Collected data
..........
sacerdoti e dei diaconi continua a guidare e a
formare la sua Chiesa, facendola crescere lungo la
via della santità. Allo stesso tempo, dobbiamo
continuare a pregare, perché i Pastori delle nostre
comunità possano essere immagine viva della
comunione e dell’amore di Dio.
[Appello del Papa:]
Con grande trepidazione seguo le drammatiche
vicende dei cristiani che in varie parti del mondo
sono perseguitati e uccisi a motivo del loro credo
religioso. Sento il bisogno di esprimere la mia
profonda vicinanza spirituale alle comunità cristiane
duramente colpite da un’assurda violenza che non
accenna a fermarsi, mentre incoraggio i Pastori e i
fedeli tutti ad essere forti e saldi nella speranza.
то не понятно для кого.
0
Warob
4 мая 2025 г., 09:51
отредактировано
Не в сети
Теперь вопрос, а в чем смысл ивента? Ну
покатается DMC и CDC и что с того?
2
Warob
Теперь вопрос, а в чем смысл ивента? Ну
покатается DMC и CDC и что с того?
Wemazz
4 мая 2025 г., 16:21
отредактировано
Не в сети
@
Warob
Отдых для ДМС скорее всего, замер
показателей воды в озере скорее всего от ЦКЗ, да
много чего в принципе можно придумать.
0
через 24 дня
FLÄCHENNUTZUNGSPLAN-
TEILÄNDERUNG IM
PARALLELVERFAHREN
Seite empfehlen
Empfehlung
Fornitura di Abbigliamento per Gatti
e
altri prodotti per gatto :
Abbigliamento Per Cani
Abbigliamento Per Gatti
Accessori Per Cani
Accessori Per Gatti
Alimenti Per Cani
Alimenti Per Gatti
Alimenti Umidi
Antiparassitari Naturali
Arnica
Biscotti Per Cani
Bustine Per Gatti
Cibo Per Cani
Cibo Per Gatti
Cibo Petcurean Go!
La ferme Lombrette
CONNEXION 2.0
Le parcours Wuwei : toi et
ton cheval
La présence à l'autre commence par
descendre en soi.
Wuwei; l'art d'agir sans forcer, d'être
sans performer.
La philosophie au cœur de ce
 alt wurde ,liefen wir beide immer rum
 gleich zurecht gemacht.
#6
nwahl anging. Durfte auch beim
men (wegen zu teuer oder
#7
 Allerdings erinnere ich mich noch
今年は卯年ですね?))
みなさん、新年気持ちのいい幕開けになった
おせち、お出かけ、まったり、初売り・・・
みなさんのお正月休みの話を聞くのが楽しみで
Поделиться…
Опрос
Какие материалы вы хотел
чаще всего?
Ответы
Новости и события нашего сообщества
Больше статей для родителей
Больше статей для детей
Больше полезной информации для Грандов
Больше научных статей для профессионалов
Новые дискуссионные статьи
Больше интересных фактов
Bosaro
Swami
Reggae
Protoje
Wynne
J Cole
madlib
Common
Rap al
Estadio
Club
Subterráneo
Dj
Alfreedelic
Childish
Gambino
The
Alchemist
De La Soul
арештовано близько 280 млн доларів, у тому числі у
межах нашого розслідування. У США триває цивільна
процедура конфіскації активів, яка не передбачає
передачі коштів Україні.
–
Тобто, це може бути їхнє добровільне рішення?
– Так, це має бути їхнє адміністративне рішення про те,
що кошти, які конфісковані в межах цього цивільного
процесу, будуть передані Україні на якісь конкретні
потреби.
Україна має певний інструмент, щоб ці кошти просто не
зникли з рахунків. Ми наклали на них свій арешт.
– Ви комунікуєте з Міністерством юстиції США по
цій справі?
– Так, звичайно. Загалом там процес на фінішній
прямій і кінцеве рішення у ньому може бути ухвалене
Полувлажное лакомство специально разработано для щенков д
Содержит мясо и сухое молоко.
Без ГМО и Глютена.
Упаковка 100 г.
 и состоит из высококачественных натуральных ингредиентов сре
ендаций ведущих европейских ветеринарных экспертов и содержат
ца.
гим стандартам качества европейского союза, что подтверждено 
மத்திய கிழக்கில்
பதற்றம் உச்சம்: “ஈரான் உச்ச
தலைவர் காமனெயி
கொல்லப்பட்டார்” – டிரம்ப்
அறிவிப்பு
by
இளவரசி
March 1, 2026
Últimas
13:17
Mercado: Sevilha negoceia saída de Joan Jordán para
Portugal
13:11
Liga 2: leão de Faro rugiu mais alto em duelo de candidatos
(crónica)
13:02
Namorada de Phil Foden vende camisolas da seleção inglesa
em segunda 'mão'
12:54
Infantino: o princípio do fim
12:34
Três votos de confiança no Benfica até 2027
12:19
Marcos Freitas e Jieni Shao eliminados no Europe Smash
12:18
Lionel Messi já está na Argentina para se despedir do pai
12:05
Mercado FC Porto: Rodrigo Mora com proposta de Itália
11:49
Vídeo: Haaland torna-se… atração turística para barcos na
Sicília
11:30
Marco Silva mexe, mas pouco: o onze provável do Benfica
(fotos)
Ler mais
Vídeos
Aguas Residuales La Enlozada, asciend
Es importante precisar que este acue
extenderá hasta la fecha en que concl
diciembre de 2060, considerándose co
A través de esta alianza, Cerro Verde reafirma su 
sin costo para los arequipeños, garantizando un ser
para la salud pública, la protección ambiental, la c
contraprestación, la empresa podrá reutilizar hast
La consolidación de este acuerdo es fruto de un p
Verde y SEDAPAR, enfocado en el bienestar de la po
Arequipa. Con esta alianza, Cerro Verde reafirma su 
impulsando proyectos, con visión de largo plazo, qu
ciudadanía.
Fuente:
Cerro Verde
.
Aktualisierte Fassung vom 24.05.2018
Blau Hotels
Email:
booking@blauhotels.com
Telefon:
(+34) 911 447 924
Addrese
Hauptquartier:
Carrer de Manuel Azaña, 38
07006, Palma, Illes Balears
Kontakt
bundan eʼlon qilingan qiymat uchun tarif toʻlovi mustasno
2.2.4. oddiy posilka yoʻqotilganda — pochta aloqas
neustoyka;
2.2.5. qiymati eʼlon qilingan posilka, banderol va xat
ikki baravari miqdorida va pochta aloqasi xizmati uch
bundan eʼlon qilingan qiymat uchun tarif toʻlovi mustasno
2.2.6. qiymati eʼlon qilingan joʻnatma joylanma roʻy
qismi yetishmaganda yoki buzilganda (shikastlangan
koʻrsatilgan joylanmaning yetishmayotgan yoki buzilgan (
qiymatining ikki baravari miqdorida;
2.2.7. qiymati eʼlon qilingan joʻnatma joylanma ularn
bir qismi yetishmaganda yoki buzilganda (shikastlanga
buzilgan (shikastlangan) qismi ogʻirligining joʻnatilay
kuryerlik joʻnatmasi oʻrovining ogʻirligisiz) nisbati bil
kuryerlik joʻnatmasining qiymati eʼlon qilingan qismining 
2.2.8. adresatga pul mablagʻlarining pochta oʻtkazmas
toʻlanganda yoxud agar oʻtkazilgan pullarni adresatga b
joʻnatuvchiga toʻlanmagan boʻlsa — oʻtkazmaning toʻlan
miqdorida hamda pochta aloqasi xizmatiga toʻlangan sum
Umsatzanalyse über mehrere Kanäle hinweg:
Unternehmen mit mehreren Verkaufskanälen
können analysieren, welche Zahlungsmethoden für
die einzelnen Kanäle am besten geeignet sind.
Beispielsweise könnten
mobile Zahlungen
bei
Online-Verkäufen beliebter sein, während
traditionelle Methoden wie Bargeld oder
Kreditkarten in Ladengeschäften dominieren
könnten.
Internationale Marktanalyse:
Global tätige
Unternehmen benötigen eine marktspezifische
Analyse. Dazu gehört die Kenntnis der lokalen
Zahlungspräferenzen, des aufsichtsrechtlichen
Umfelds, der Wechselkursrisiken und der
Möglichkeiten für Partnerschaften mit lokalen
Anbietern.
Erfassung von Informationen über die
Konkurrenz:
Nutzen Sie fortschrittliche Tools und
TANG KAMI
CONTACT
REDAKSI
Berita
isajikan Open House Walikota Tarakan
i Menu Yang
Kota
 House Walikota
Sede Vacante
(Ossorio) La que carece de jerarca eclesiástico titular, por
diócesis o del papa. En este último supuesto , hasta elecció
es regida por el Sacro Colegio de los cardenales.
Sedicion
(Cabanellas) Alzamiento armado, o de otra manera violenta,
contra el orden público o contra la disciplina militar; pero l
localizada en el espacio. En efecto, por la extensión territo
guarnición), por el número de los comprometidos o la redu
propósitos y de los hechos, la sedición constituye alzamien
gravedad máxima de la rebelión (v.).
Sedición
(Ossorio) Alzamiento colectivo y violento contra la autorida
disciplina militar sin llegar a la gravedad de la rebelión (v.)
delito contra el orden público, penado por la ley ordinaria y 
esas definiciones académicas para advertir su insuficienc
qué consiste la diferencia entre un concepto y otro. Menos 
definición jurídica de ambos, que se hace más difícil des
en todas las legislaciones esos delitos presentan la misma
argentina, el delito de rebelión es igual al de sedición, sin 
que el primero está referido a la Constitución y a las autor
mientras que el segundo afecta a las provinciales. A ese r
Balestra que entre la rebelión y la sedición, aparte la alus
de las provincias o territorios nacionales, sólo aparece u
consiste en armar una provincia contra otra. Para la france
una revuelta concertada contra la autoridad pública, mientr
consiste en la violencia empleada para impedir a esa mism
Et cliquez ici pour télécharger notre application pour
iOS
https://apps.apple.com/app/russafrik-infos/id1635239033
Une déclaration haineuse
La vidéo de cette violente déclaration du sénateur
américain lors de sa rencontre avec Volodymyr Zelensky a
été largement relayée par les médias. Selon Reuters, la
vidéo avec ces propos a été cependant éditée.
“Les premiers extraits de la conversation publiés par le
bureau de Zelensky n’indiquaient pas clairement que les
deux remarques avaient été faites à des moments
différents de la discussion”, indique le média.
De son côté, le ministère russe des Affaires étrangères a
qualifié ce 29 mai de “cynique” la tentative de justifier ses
..........
» **EXERCISE BRIEF**:
Using the data above, report how many lines include the string "рішення" and add nothing to the number.

» **WORKED SOLUTION**:
3